И он рассказывает ей. Как его прапрапрапрадед посадил это дерево. Как прапрапрадед начал его фотографировать в начале века. Как растительный мор пересек карту за пару лет и стер с лица земли лучшее дерево восточной Америки. Как этот дерзкий и одинокий индивид, находящийся так далеко от заражения, сумел выжить.
Оливия смотрит в переплетение ветвей. Каждый сук — этюд для одной из больных скульптур в сарае. Что-то произошло с семьей этого человека: она видит это так ясно, словно читает шпаргалку. И он жил в построенном предками доме десять лет, создавая искусство из причудливого выжившего титана. Она кладет руку на растрескавшуюся кору.
— И вы его… переросли? Решили двигаться дальше?
Ник отшатывается в ужасе.
— Нет. Никогда. Это он закончил со мной. — Он обходит гигантский кряж. Длинные ренессансные пальцы на что-то указывают. На коре в нескольких местах видны сухие кольца с оранжевыми пятнами. Он нажимает на одно. От прикосновений остаются углубления.
Оливия дотрагивается до рыхлого ствола.
— О черт! Что это?
— К сожалению, смерть. — Они отходят от умирающего бога. Медленными шагами поднимаются вверх по склону, к дому. Ник оббивает ботинки на веранде у заднего входа, счищая с них снег. Машет рукой в сторону сарая, его импровизированной галереи. — Пожалуйста, не хотите ли взять с собой вещичку-другую? Тогда у меня сегодня будет очень хороший день.
— Сначала я вам расскажу, почему сегодня оказалась здесь.
ОН ЗАВАРИВАЕТ ЧАЙ на плите в кухне, где десять лет назад сидели его родители и бабушка, в то самое утро, когда он сказал им «до свиданья» и поехал в художественный музей, в Омаху. Его гостья гримасничает и улыбается, рассказывает историю и своей трансформации — ночь, гашиш, влажное голое тело, смертоносный выключатель. Он сидит и слушает, краснея и опуская глаза от каждого описания.
— Я не чувствую себя сумасшедшей. Вот что странно. Вот раньше я была сумасшедшей. И я знаю, каково это. Сейчас же я себя чувствую… Не знаю. Как будто наконец вижу очевидное. — Оливия прикрывает ладонью горячую чашку.
Умирающий каштан почему-то сильно волнует ее, но Ник не понимает почему.
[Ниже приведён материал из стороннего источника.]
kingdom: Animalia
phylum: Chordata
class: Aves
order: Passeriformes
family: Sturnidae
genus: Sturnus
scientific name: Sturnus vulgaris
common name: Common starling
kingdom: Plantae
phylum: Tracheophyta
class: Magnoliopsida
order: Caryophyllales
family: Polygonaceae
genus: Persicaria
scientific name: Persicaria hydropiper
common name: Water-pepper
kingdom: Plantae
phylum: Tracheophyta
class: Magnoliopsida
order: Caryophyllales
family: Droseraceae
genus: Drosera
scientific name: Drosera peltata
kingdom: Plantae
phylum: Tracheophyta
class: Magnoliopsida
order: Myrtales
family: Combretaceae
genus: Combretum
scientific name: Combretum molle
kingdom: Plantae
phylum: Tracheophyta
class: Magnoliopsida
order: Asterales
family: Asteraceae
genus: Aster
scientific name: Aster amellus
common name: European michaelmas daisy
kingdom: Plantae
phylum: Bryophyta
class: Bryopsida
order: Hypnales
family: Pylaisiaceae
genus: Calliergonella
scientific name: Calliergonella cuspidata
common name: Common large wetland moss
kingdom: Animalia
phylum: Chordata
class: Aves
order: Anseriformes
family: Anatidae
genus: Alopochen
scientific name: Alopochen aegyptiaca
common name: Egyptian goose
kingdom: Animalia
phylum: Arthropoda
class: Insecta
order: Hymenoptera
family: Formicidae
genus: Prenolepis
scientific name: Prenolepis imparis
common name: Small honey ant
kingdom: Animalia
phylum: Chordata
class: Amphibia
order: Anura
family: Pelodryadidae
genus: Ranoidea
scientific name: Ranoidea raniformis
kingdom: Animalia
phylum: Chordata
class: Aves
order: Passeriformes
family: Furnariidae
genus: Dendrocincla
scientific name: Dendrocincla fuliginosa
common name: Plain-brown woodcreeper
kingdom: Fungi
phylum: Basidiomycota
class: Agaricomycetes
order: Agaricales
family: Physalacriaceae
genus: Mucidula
Она молода, свободна, импульсивна, ее зовет новое дело. По всем параметрам его неожиданная знакомая слегка двинутая. Но он хочет, чтобы она оставалась такой и всю ночь говорила о безумных теориях на его кухне. В доме наконец-то есть компания. Кто-то вернулся с того света.
— Ты не кажешься сумасшедшей, — лукавит он. По крайней мере, опасной сумасшедшей.
— Поверь мне, я знаю, как это все звучит. Воскрешение. Странные совпадения. Послания в телевизорах на прилавке гипермаркета. Создания света, которых я не могу увидеть.
— Ну, когда ты так все формулируешь…
— Но объяснение существует. Оно должно существовать. Может, все дело в моем подсознании, и оно в кои-то веки уделяет внимание чему-то помимо моей персоны. Может, я услышала об этих протестующих несколько недель назад, прежде чем получила разряд током, и теперь вижу их повсюду.
Ник знает, каково это — жить под диктовку призраков. Он был один так долго, рисуя свое умирающее дерево, что сейчас не посмел бы опровергать чьи-то теории. Нет странности более странной, чем странность живых существ. Он усмехается, пережевывая горькую истину.
— Я делал магические безделушки последние девять лет. Тайные сигналы — мой диалект.
— И вот чего я не понимаю. — Ее глаза умоляют его о пощаде. Чай, пар на лице, глушь заснеженной Айовы: история столь древняя и обширная, что Оливия не может уложить ее в голове. — Я еду по дороге и вижу твою вывеску, свисающую с дерева, которое походит на…
— Ну, знаешь, если заехать достаточно далеко…
— Я не знаю. Я не знаю, во что верить. Глупо верить хоть во что-то. Мы же всегда, всегда неправы.
Ник представляет, как рисует это лицо яркой боевой краской.
— Можешь звать это как угодно. Что-то пытается привлечь мое внимание.
Кто-то думает, что все его эскизы и работы последних десяти лет, посвященные Каштану Хёлов, могут что-то значить. И для Ника этого достаточно. Он пожимает плечами:
— Поразительно, насколько безумными кажутся вещи, как только начинаешь на них смотреть.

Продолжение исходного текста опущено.